Jul 26

Book Review: How to Set a Fire and Why

How to Set a Fire and Why: A NovelHow to Set a Fire and Why: A Novel by Jesse Ball

I got this as an audiobook from the library, and the voice actor they chose was absolutely perfect for the role. Lucia has a snarky, confident tone that’s still distinctly adolescent. The plot of this book was like watching a bowling ball roll down the lane, veering close to the gutter, close to the strike zone, now close to the gutter. As a reader I felt like someone standing by the ball return, frantically gesturing at the ball, leaning as if I could change its path. Lucia veers between a path towards success and a path towards disaster, and you don’t know until the end how it’s going to turn out.
Lucia has been dealt a bad hand. She has a dead father and a mother suffering from an unspecified mental illness in which the mother doesn’t recognize Lucia and gets upset very easily. It’s implied that the horror of her father’s death also caused her mother to go insane, but this is never explicitly explained. Lucia lives with her elderly aunt in a tiny garage that only has one bed, and when the story opens, Lucia has just been kicked out of her old school for stabbing a boy with a pencil.
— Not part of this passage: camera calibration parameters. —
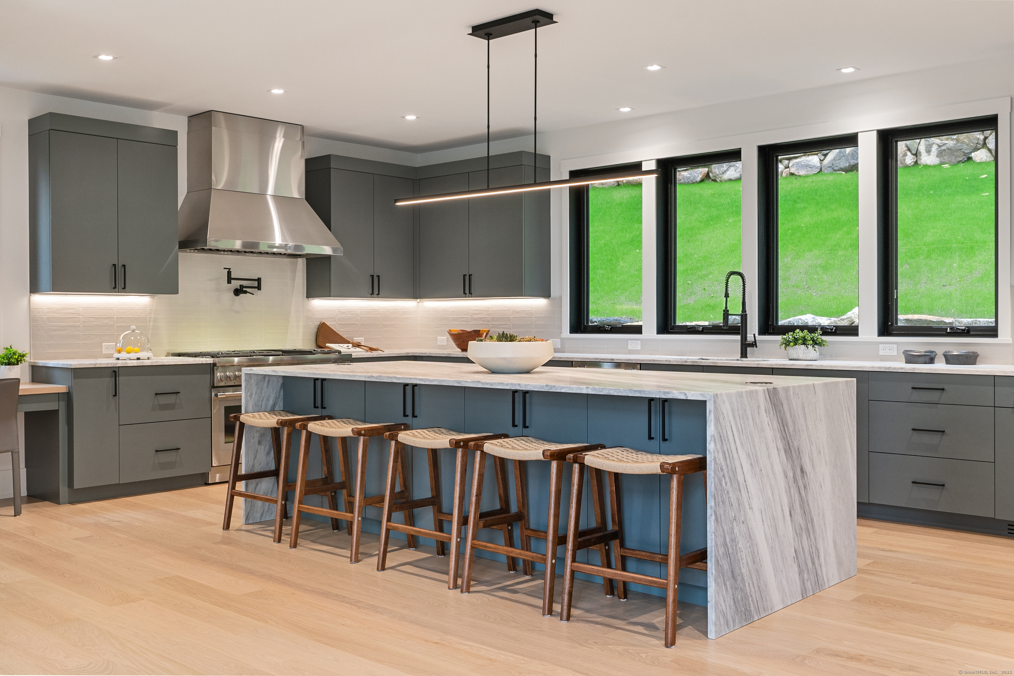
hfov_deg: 55.8
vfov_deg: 38.9
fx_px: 958
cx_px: 507
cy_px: 338
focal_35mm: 34
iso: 320
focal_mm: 23
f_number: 8
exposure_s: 1/2.5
Lucia also has some assets. She has a great relationship with her aunt, she’s quite brilliant, and apparently pretty enough that all sorts of men give her special attention.

That last part is a bit of a double-edged sword. Lucia is self-aware enough to know the affect she has on men, and prudent enough to be wary, while not being shrewd or amoral enough to really exploit this power. She has casual sex once, and it seemed extremely unromantic (as she never even bothered to learn his name until later) but most of the time it’s just this background radiation, where she is simply aware that the men want to have sex with her. This attitude made her seem rather mature and worldly. I think that a lot of young women are oblivious to the affect they have on men, as I was when I was young and way hotter than I remember being, judging by photos. When a sparrow looks at a cat, the bird isn’t thinking about dinner. Other girls grow heady with this power, like a ten year old given a light saber for Christmas. Lucia knows the men want her, and mostly she doesn’t care.

The brilliance is interesting because it’s coupled with her other salient feature, her dedication to anarchistic thought. You get the sense that she inherited this from her family. Her aunt, Lucia declares proudly, is a dyed-in-the-wool anarchist. One of her fondest memories of her mother is when her mother carjacked a tractor trailer full of Christmas trees just for the heck of it. Personally, these sort of people irritate me, but for Lucia, this anarchism is one of the few things she has left from her family, and she clings to it as much as she clings to her father’s lighter. No, more than that, anarchism is for her what Jesus is to someone raised in a profoundly religious household–it’s in every thought and action.

So of course Lucia feels she belongs in the school’s arson club. Her first in is through Stephan, but she soon learns that in the club’s pecking order, Stephan remains at the bottom. Because she is cute and female, Lucia gains entrance where Stephan cannot, but Lucia rejects her easy in. She wants to prove that she belongs to the club more than anyone. She rewrites the arsonist’s manifesto and plans the big fire that will demonstrate her dedication to arson.

I felt like Lucia was a believable, if self-destructive, character. She’s smart, and she makes stupid decisions, but her stupid decisions felt plausible and true to herself. Her voice was also spot-on, and the social dynamic between her and Lana and Stephan and Lana’s boyfriend whose name I can’t remember (Joe?) felt totally realistic. Lucia’s aunt was also a great character.

There were a few things I disliked. I don’t know as I agreed with the decision to never tell us how her dad died and why her mom went crazy. Also, her mom’s version of crazy didn’t make much sense either. It was convenient from a literary perspective “she died of a broken heart” but didn’t seem in line with any kind of crazy I’ve ever heard of. It wasn’t like PTSD (which would have been plausible) and didn’t seem exactly like catatonic schizophrenia (which is usually not event-triggered) and it seemed most similar to Alzheimer’s, except her mom wasn’t old enough. And who paid for the care, anyway? Why would there be money for full-time care for Lucia’s mother and yet no money for Lucia to have more than two sets of clothes?

(view spoiler)

All in all, it was a pleasantly dark little novel that I will think about for some time.